The Siena College Poll, which involved phone interviews and online surveys of about 800 New York adults from September 22-October 1, showed that 56 percent of respondents agreed that cannabis should be legalized—a finding that comes as the governor prepares a renewed push to reform the state’s marijuana laws.
Thirty-six percent said that legalizing cannabis would either have a positive social, public health and economic impact on New York, with 28 percent saying that it wouldn’t “really have that much of an effect” and 31 percent saying that it would have a negative effect.
If the state were to move forward with legalization, 27 percent said that they’d use marijuana, which is less than said in the survey that they currently use cannabis every day or sometimes (37 percent). Sixty-seven percent said they wouldn’t partake in a legal market market.
Here are some additional stats about who supports legalization in New York:
—The strongest support came from the 18-34 and 35-49 age brackets, who back the policy at 67 and 66 percent, respectively. Forty-nine percent of those 50-64 are in favor of legalization, while just 32 percent of those 65 and older agree.
—Broken down by region, 60 percent of respondents from suburban New York, 57 percent from upstate and 52 percent from New York City support legalization.
—Black people back legalization at 63 percent, Latinos support the policy at 61 percent and 55 percent of white people are in favor of legalizing marijuana.
—Consistent with trends from previous surveys, people who identify as Democrats support legalization the most (62 percent), followed by independents (61 percent). Thirty-eight percent of Republicans said they back legalization.

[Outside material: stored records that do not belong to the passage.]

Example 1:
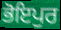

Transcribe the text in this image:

ਭੋਇਪੁਰ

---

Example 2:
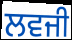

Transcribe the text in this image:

ਲਵਜੀ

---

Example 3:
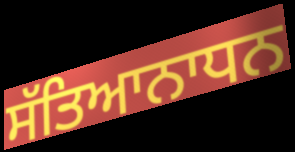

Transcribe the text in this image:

ਸੱਤਿਆਨਾਧਨ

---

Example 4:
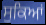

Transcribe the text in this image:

ਸੁਕਿਆਂ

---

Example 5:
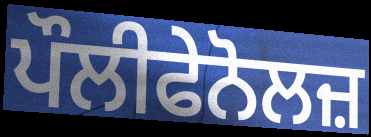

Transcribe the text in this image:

ਪੌਲੀਫੇਨੋਲਜ਼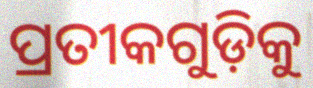
ପ୍ରତୀକଗୁଡ଼ିକୁ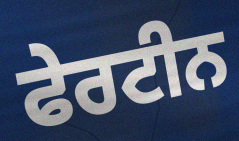
ਫੇਰਟੀਨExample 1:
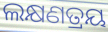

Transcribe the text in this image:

ଲକ୍ଷଣତ୍ରୟ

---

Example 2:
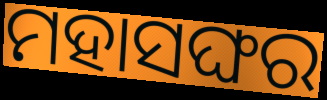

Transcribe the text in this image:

ମହାସଙ୍ଘର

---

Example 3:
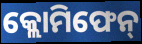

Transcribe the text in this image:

କ୍ଲୋମିଫେନ୍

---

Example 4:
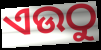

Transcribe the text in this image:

ଏଉଠୁ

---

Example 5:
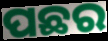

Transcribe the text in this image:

ପଛରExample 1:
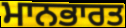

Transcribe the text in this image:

ਮਾਨਭਾਰਤ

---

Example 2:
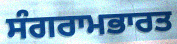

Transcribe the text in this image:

ਸੰਗਰਾਮਭਾਰਤ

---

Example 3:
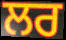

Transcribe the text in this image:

ਲਰ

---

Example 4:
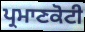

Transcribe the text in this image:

ਪ੍ਰਮਾਣਕੋਟੀ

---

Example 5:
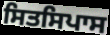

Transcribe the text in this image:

ਸਿਤਸਿਪਾਸ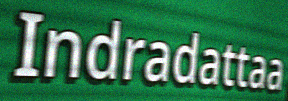
Indradattaa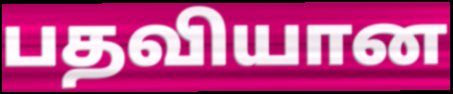
பதவியான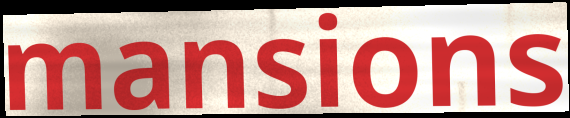
mansionsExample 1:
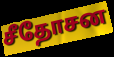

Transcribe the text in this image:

சீதோசன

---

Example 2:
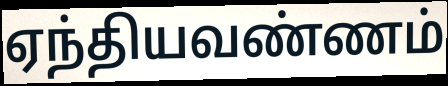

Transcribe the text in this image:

ஏந்தியவண்ணம்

The survey also presented participants with a series of hypothetical situations related to legalization, revealing that while there’s majority support for legalization, there are also some outstanding concerns with the policy. Fifty-three percent said that legalizing would “lead to more use and abuse among young people” and 47 percent said it’d cause an increase in “workplace problems.”

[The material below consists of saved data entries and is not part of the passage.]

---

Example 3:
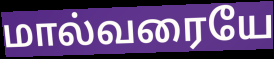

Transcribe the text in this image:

மால்வரையே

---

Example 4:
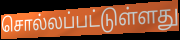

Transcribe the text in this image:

சொல்லப்பட்டுள்ளது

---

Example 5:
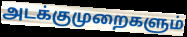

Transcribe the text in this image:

அடக்குமுறைகளும்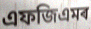
এফজিএমৰ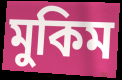
মুকিম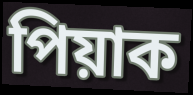
পিয়াক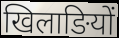
खिलाङियों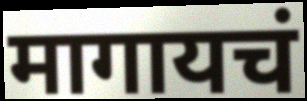
मागायचंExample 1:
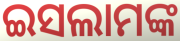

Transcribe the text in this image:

ଇସଲାମଙ୍କ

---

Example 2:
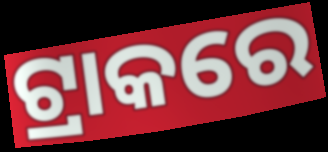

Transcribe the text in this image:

ଟ୍ରାକରେ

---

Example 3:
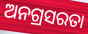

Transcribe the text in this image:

ଅନଗ୍ରସରତା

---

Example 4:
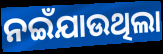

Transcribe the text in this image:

ନଇଁଯାଉଥିଲା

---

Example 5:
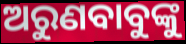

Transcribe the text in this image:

ଅରୁଣବାବୁଙ୍କୁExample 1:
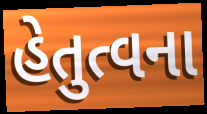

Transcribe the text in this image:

હેતુત્વના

New Yorkers widely believe that opioid abuse is a serious problem in the state. In contrast, participants ranked cannabis as the least dangerous of eight options.

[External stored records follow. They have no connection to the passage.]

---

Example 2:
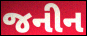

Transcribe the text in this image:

જનીન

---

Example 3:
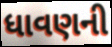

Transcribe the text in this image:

ધાવણની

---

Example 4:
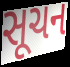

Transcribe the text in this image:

સૂચન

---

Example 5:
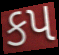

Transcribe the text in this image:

કપ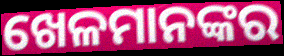
ଖେଳମାନଙ୍କର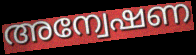
അന്വേഷണ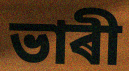
ভাৰীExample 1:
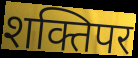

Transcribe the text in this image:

शक्तिपर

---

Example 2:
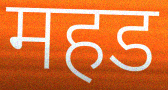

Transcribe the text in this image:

महड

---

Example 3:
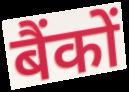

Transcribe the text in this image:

बैंकों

“While opioid abuse is seen as the most serious public health issue, concerns over vaping have risen dramatically and now approach a level similar to opioids. Marijuana is seen as the least serious from a list that also includes obesity, tobacco and alcohol,” Siena College Research Institute Director Don Levy said in a press release.
Participants were divided when asked if they thought marijuana legalization could curb opioid abuse, with 42 percent saying it would and 44 percent saying it wouldn’t.
“New Yorkers are split right down the middle on whether legalizing recreational marijuana will or will not reduce opioid abuse,” Levy said. “And while 36 percent think, after considering potential social, public health and economic impacts, that legalized pot will be good for the people of New York, 31 percent think it will be bad and 28 percent say it really won’t have that much of an effect.”
While the survey showed that people consider alcohol abuse more serious of an issue than marijuana use, another question showed that most people (52 percent) agree with the statement that cannabis is “basically the same as alcohol and should be treated as such.”
About one-in-ten New Yorkers (13 percent) have crossed state lines to purchase marijuana products in a legal state and 44 percent said they knew someone else who had.
Taken as a whole, the Siena College survey should encourage Gov. Andrew Cuomo (D) and legislators as they move ahead with plans to legalize cannabis in the state. Cuomo recently announced that he’d be meeting with officials from states across the region this month in hopes of coordinating a legalization plan, which he hopes to present as part of his State of the State address in January.